An adaptation of Tim Winton’s 1997 acclaimed novella, Blueback unfolds in extended flashbacks as both an intimate mother-daughter drama and an empowering coming-of-age tale.
It is through their bond that headstrong widowed mum Dora (Radha Mitchell) imparts to Abby a love of nature which becomes the younger woman’s calling.
She introduces Abby to diving on her eighth birthday. This is how Abby meets Blueback.
Later, when illegal fishing operators begin encroaching on their serene bay to plunder endangered species, Dora organises community protests, while a teenage Abby (Ilsa Fogg) takes on the local council and poachers. She puts herself in danger to protect Blueback.

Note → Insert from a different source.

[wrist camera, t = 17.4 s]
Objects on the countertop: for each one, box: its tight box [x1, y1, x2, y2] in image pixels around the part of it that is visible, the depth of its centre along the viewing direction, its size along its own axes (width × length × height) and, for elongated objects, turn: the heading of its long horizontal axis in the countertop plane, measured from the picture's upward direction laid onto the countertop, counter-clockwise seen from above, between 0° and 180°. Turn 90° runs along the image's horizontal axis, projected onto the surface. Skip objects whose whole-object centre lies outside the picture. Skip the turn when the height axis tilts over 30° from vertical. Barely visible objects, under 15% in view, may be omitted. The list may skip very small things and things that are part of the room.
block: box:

You might be inspired to do the same once you behold the crystalline beauty of the reef’s aquatic life in Australian director Robert Connolly’s underwater cinematography. Blueback himself, with his smoochy lips, is no less adorable for being mechanised puppetry. “Take a good close look at what we’re fighting for,” someone urges.

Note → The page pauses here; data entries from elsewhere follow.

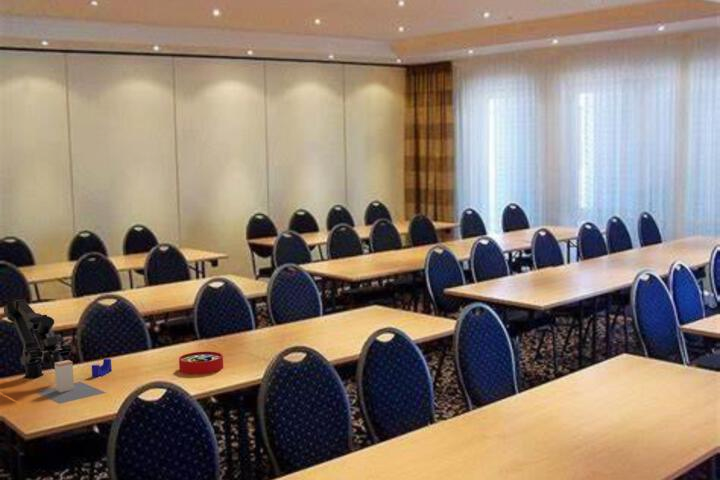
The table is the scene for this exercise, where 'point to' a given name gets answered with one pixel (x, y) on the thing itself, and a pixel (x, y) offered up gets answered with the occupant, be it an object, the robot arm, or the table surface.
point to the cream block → (64, 376)
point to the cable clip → (102, 368)
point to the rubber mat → (70, 393)
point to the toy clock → (201, 362)
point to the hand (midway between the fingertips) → (56, 369)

The script has no time to be subtle. This slight but engaging eco-family film needs to impress upon you that the marine ecosystem is dying from climate change and destructive commerce. It is a universal all-ages call to environmental activism, because the passion of just one girl does make a difference.
Hot take: Parents, you, too, can teach your children to value the natural world by taking them to this meaningful movie.